Abilio Brunini, que votou contra manutenção da prisão de colega apontado como mandante da morte da vereadora Marielle Franco, teve tio assassinado a mando do chefe do jogo do bicho em Mato Grosso há mais de 20 anos; família cobrou Justiça
Na última sessão da Comissão de Constituição e Justiça (CCJ) da Câmara dos Deputados, o deputado Abilio Brunini Junior, representante do Partido Liberal (PL) por Mato Grosso, esteve entre os parlamentares que votaram a favor da revogação da prisão do deputado federal Chiquinho Brazão, anteriormente sem partido e atualmente do Rio de Janeiro.

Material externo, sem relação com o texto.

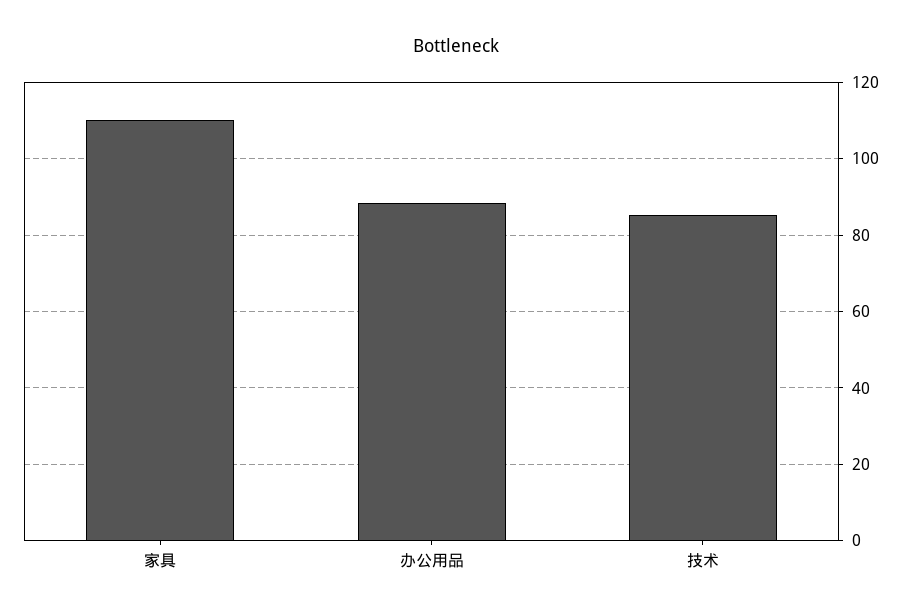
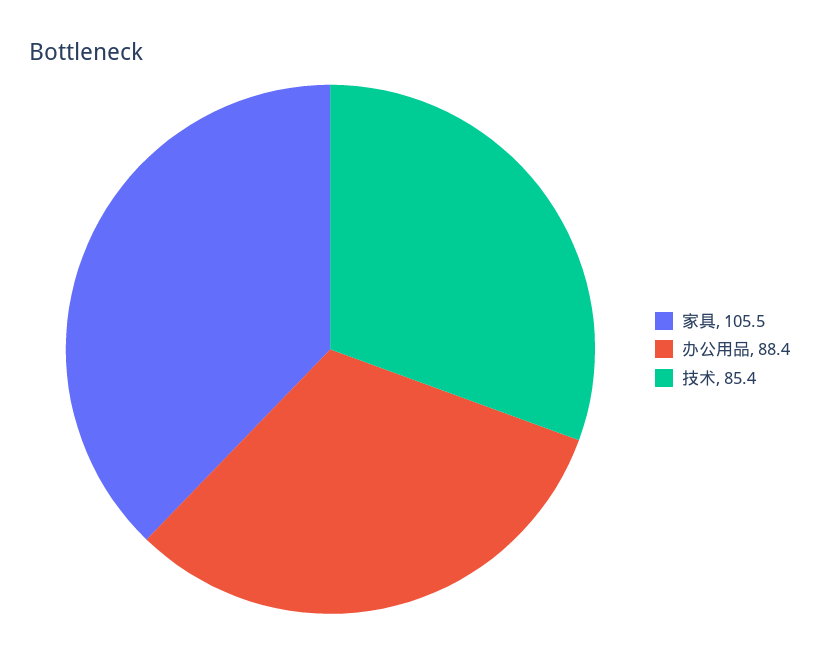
  {
-   "家具": 110,
+   "家具": 105.5,
    "办公用品": 88.4,
    "技术": 85.4
  }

Brazão é apontado como um dos supostos mandantes do brutal assassinato da vereadora Marielle Franco e de seu motorista, Anderson Gomes. As investigações conduzidas pela Polícia Federal e pelo Ministério Público Federal indicam que o deputado possui conexões com grupos milicianos ativos no Rio de Janeiro, e que o homicídio de Marielle teria sido motivado pelo descontentamento político com as ações da vereadora, que confrontavam os interesses do crime organizado na zona oeste da capital fluminense.

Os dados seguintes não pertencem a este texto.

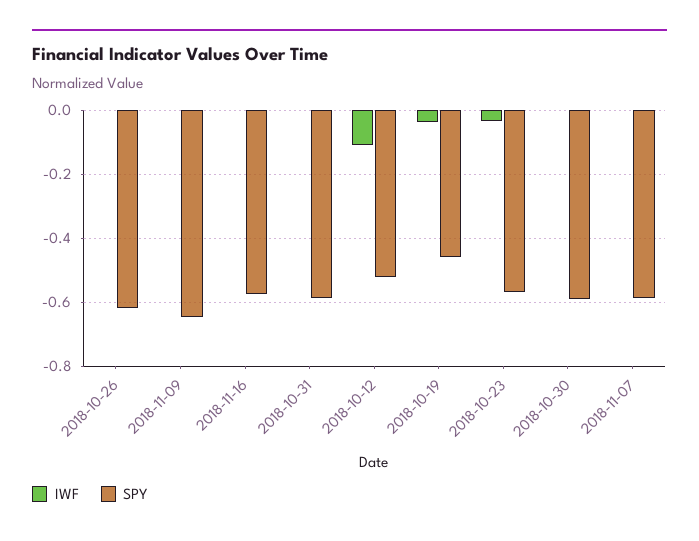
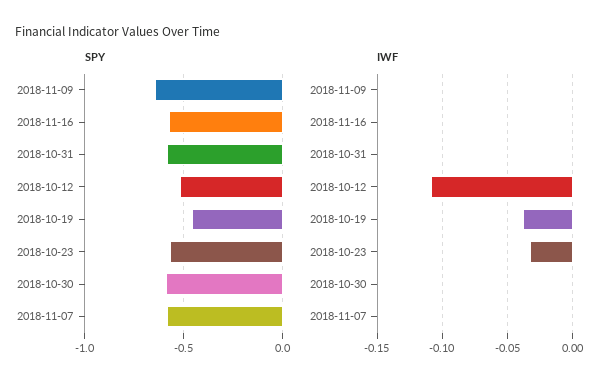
  {
    "IWF": {
-     "2018-10-26": 0,
      "2018-11-09": 0,
      "2018-11-16": 0,
      "2018-10-31": 0,
      "2018-10-12": -0.11,
      "2018-10-19": -0.04,
      "2018-10-23": -0.035,
      "2018-10-30": 0,
      "2018-11-07": 0
    },
    "SPY": {
-     "2018-10-26": -0.62,
      "2018-11-09": -0.64,
      "2018-11-16": -0.58,
      "2018-10-31": -0.58,
      "2018-10-12": -0.52,
      "2018-10-19": -0.46,
      "2018-10-23": -0.56,
      "2018-10-30": -0.58,
      "2018-11-07": -0.58
    }
  }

O voto de Abilio Brunini Junior chama atenção não apenas pela natureza controversa do caso, mas também pelos laços familiares que o ligam a questões de crime e justiça. O deputado é sobrinho de Rivelino Jacques Brunini, assassinado em plena luz do dia no centro de Cuiabá no ano de 2002, supostamente por membros da máfia do jogo do bicho e caça-níqueis.
Durante anos, a família de Abilio travou uma batalha legal para ver João Arcanjo Ribeiro, ex-bicheiro condenado como mandante do assassinato de Rivelino, atrás das grades. Ribeiro foi sentenciado a 44 anos de prisão, refletindo a longa luta pela justiça que marcou a história da família Brunini.